From fceca516d0e4c77faabb4c6b1370780c9db17324 Mon Sep 17 00:00:00 2001
From: Phil Wang <lucidrains@gmail.com>
Date: Fri, 3 Jul 2020 15:13:56 -0700
Subject: [PATCH] update examples to use gradient accumulation

---
 examples/enwik8_simple/train.py | 18 +++++++++++-------
 setup.py                        |  2 +-
 2 files changed, 12 insertions(+), 8 deletions(-)

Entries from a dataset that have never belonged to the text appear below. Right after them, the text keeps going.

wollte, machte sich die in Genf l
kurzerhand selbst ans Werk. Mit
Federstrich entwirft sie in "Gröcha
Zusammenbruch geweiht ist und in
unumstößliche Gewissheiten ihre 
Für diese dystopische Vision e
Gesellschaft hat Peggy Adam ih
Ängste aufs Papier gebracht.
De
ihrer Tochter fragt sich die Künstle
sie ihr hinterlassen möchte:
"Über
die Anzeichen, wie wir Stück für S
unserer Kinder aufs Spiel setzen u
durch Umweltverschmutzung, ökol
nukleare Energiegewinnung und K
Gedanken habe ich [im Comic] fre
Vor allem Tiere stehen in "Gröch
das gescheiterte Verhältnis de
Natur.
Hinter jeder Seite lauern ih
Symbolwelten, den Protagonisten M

diff --git a/examples/enwik8_simple/train.py b/examples/enwik8_simple/train.py
index 65bdffd..ef95bdf 100644
--- a/examples/enwik8_simple/train.py
+++ b/examples/enwik8_simple/train.py
@@ -13,7 +13,8 @@
 # constants
 
 NUM_BATCHES = int(1e5)
-BATCH_SIZE = 4
+BATCH_SIZE = 16
+MAX_BATCH_SIZE = 4
 LEARNING_RATE = 1e-4
 VALIDATE_EVERY  = 100
 
@@ -87,20 +88,23 @@ def __len__(self):
 for i in tqdm.tqdm(range(NUM_BATCHES), mininterval=10., desc='training'):
     model.train()
 
-    for mlm_loss, aux_loss in model(next(train_loader), return_loss = True):
+    grad_accum_every = BATCH_SIZE / MAX_BATCH_SIZE
+
+    for mlm_loss, aux_loss, is_last in model(next(train_loader), max_batch_size = MAX_BATCH_SIZE, return_loss = True):
         loss = mlm_loss + aux_loss
-        loss.backward()
+        (loss / grad_accum_every).backward()
 
         print(f'training loss: {mlm_loss.item():.4f} | aux_loss: {aux_loss.item():.4f}')
 
-        torch.nn.utils.clip_grad_norm_(model.parameters(), 0.5)
-        optim.step()
-        optim.zero_grad()
+        if is_last:
+            torch.nn.utils.clip_grad_norm_(model.parameters(), 0.5)
+            optim.step()
+            optim.zero_grad()
 
     if i % VALIDATE_EVERY == 0:
         model.eval()
         with torch.no_grad():
-            for loss, aux_loss in model(next(val_loader), return_loss = True):
+            for loss, aux_loss, _ in model(next(val_loader), return_loss = True):
                 print(f'validation loss: {loss.item():.4f}')
 
     if i % GENERATE_EVERY == 0:
diff --git a/setup.py b/setup.py
index ff53f53..5874530 100644
--- a/setup.py
+++ b/setup.py
@@ -3,7 +3,7 @@
 setup(
   name = 'compressive-transformer-pytorch',
   packages = find_packages(exclude=['examples']),
-  version = '0.3.4',
+  version = '0.3.5',
   license='MIT',
   description = 'Implementation of Compressive Transformer in Pytorch',
   author = 'Phil Wang',